Tennessee-born and Brooklyn-based, Valerie June has described her sound as ‘organic moonshine roots music’. It’s not perfect, but for a four-word description of an artist as eclectic as June, it’s not bad. June is a roots musician in the true sense of the word, with influences from Appalachian folk, blues, gospel, country, bluegrass, and soul. Her sound is decidedly earthy, and yet her peculiar brand of cosmic spirituality is anything but.
June’s Dan Auerbach-produced 2011 debut, Pushing Against a Stone, is an under-appreciated gem of modern Americana, sparsely arranged and beautifully executed. In an effort to cast off the quaint-novelty-act label the industry had seemed to place on her, her 2017 follow-up, The Order of Time, introduced country and pop influences, and a more ethereal focus to her writing.
June continues to explore new sonic ground with her latest release, The Moon and the Stars: Prescriptions for Dreamers. Enlisting the help of Jack Splash, who’s produced for the likes of Kendrick Lamar and Alicia Keys, June merges her dedication to Americana with pop ambition in her most eclectic album to date. Counter-intuitively, this album feels more personal than her more stripped-back previous efforts. June’s song writing is in peak form as she deals with heartache and loss, accepting pleasure and pain as one character-building whole. It is at once heavy-hearted and positively hopeful.
June’s voice is an exceptional instrument. Her tone and Tennessee accent are similar to Dolly Parton, but her phrasing and exploration of the mystical resembles early Van Morrison. She shows remarkable versatility in her singing, managing to sound fragile on “Fallin’”, reflective on “Home Inside”, and impressively powerful on “Call Me a Fool”. Her delivery is expressive, and with subtle intonations, she’s capable of purveying heart-ache one moment and elation the next.
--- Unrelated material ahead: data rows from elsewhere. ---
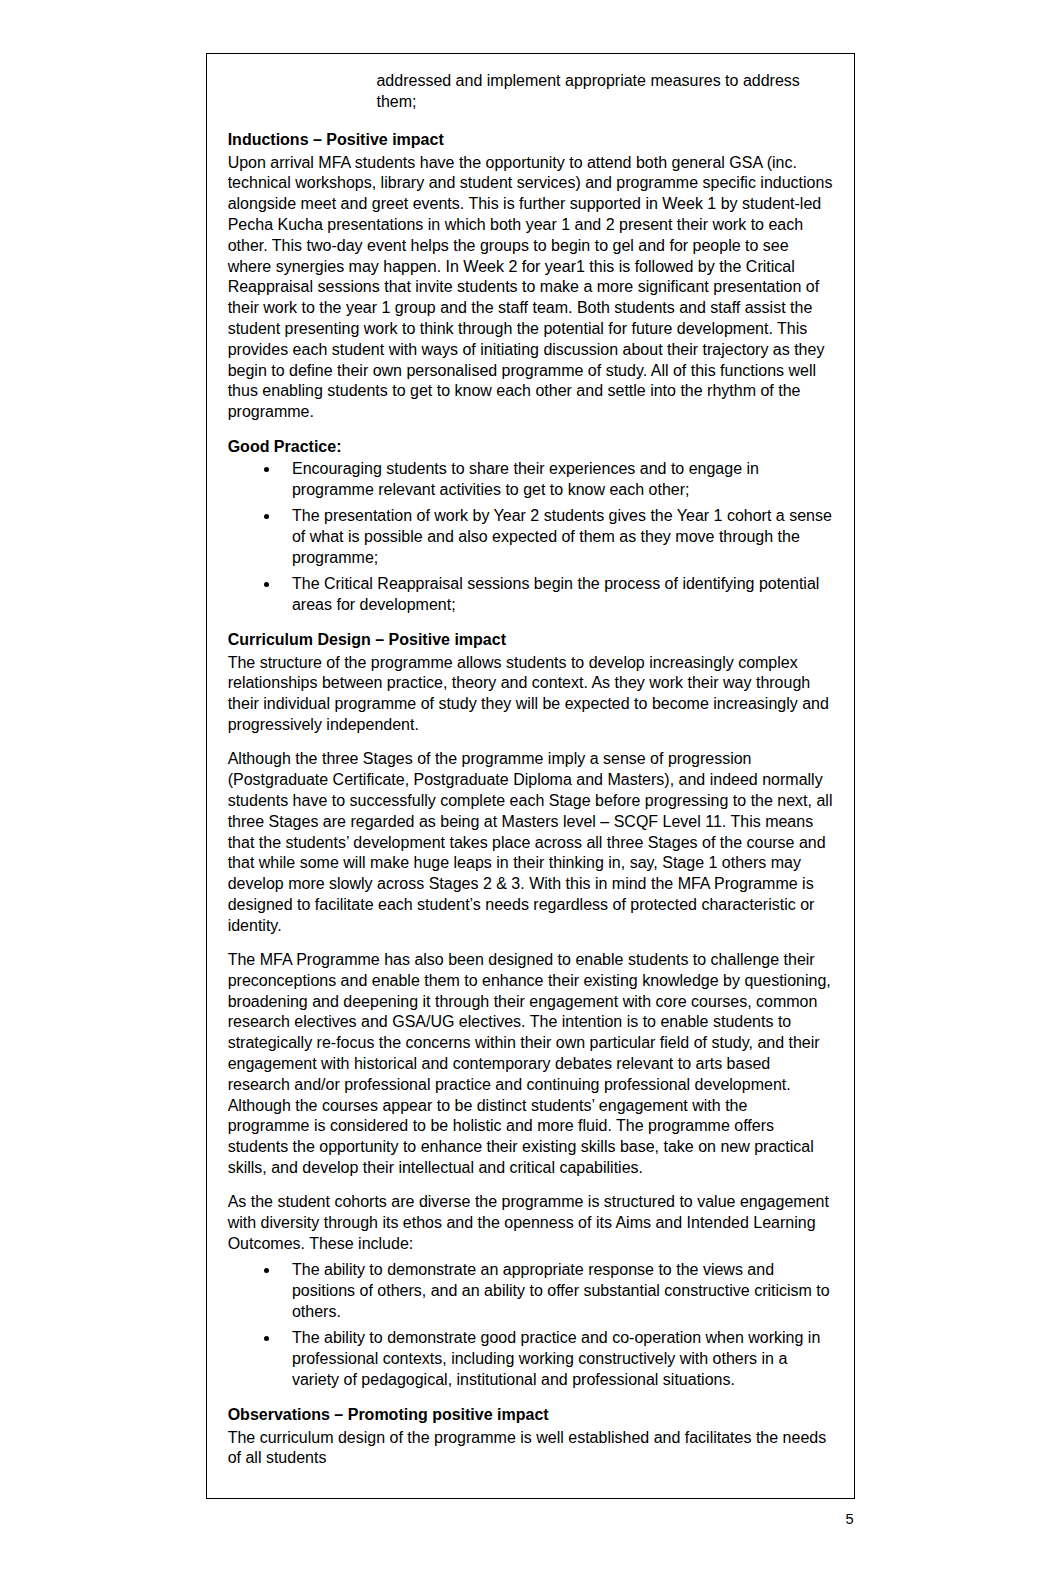addressed and implement appropriate measures to address them;
Inductions – Positive impact
Upon arrival MFA students have the opportunity to attend both general GSA (inc. technical workshops, library and student services) and programme specific inductions alongside meet and greet events. This is further supported in Week 1 by student-led Pecha Kucha presentations in which both year 1 and 2 present their work to each other. This two-day event helps the groups to begin to gel and for people to see where synergies may happen. In Week 2 for year1 this is followed by the Critical Reappraisal sessions that invite students to make a more significant presentation of their work to the year 1 group and the staff team. Both students and staff assist the student presenting work to think through the potential for future development. This provides each student with ways of initiating discussion about their trajectory as they begin to define their own personalised programme of study. All of this functions well thus enabling students to get to know each other and settle into the rhythm of the programme.
Good Practice:
Encouraging students to share their experiences and to engage in programme relevant activities to get to know each other;
The presentation of work by Year 2 students gives the Year 1 cohort a sense of what is possible and also expected of them as they move through the programme;
The Critical Reappraisal sessions begin the process of identifying potential areas for development;
Curriculum Design – Positive impact
The structure of the programme allows students to develop increasingly complex relationships between practice, theory and context. As they work their way through their individual programme of study they will be expected to become increasingly and progressively independent.
Although the three Stages of the programme imply a sense of progression (Postgraduate Certificate, Postgraduate Diploma and Masters), and indeed normally students have to successfully complete each Stage before progressing to the next, all three Stages are regarded as being at Masters level – SCQF Level 11. This means that the students’ development takes place across all three Stages of the course and that while some will make huge leaps in their thinking in, say, Stage 1 others may develop more slowly across Stages 2 & 3. With this in mind the MFA Programme is designed to facilitate each student’s needs regardless of protected characteristic or identity.
The MFA Programme has also been designed to enable students to challenge their preconceptions and enable them to enhance their existing knowledge by questioning, broadening and deepening it through their engagement with core courses, common research electives and GSA/UG electives. The intention is to enable students to strategically re-focus the concerns within their own particular field of study, and their engagement with historical and contemporary debates relevant to arts based research and/or professional practice and continuing professional development. Although the courses appear to be distinct students’ engagement with the programme is considered to be holistic and more fluid. The programme offers students the opportunity to enhance their existing skills base, take on new practical skills, and develop their intellectual and critical capabilities.
As the student cohorts are diverse the programme is structured to value engagement with diversity through its ethos and the openness of its Aims and Intended Learning Outcomes. These include:
The ability to demonstrate an appropriate response to the views and positions of others, and an ability to offer substantial constructive criticism to others.
The ability to demonstrate good practice and co-operation when working in professional contexts, including working constructively with others in a variety of pedagogical, institutional and professional situations.
Observations – Promoting positive impact
The curriculum design of the programme is well established and facilitates the needs of all students
5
The most successful tracks on the new LP are the simplest. “Fallin’” is a lo-fi acoustic folk ballad about the impermanence of happy love with some lovely turns of phrase:
‘Dancing on the devil’s door
Back again and wanting more
Keeps me hanging on what’s in our minds
Looking through the broken glass
Something that we hoped would last
Seeking, searching for what you cannot findFalling out of love with love
All the things you’re dreaming of
Time was just a dusty ground
Bear without the slightest sound
And I’m willing to let go what was never mine‘
“Stardust Scattering” is a gentle, psychedelic ballad with minimal percussion, acoustic guitar, and slightly washed-out reverb on the vocals. The lyrics exemplify June’s mysticism:
‘Merrily life is but a dream
Consciousness directs the stream
There’s a flow to everything
Watch the stardust scattering
Watch the stardust scattering
All we are has always been
Endless possibilities
Still waters run so deep
Awaken from the dormant seas
Watch the stardust scattering
Watch the stardust scattering’
The album’s centrepiece is “Call Me a Fool”, a gorgeous piece of vintage soul complete with backing vocals by the Queen of Memphis Soul herself, Carla Thomas. The track sounds like it could have been recorded at Stax in the mid-60s and is one of several on the album featuring strings arranged by renowned Stax instrumentalist Lester Snell. The song bears a resemblance to Etta James’ classic “I’d Rather Go Blind” in both style and substance. Declaring that true love is worth any consequential pain, a bluesy vocal builds to a climax where June’s voice rises to a growling scream that’s to die for. It may be the most derivative song on the album, but it’s sublime.
Other standouts include “Two Roads”, another strong soul record; “Home Inside”, a lovely Appalachian folk lullaby; and “Colors”, an old-school soft rock ballad about appreciating all of life’s ‘colors’, both bright and dull with a lovely melody that’s wrapped in swelling strings.
The album’s highlights also reveal its primary shortcoming. June is at her best when the production is kept simple. Opener “Stay” starts as an Appalachian r’n’b ballad but soon gets drowned in a swamp of marching-band drums, strings, brass, and backing singers. The lyrics are about being happy in a relationship despite any hardships, and never holding on to regrets. June performed the song solo with acoustic guitar on KEXP, and it was lovely. The dramatic musical canvas here seems unnecessary.
Several other songs share a similar fate. “Smile” is an attempt at joy as a means of protest in the vein of Nina Simone’s “Yong, Gifted, and Black”, but the drum programming and studio echo on the vocals gives it an 80s pop vibe; the very next track, “Within You”, combines an angelic vocal delivery with a slowed-down trap drum loop.
The Moon and the Stars: Prescriptions for Dreamers is a collection of heavy-hearted songs that reflect on love’s triumphs and disasters, and remembers them both fondly. Valerie June‘s partnership with Jack Splash allows for a broadening of her artistic canvas, but the results can be overdone at times. When the production allows Valerie June‘s voice to take centre stage, the results are stunning.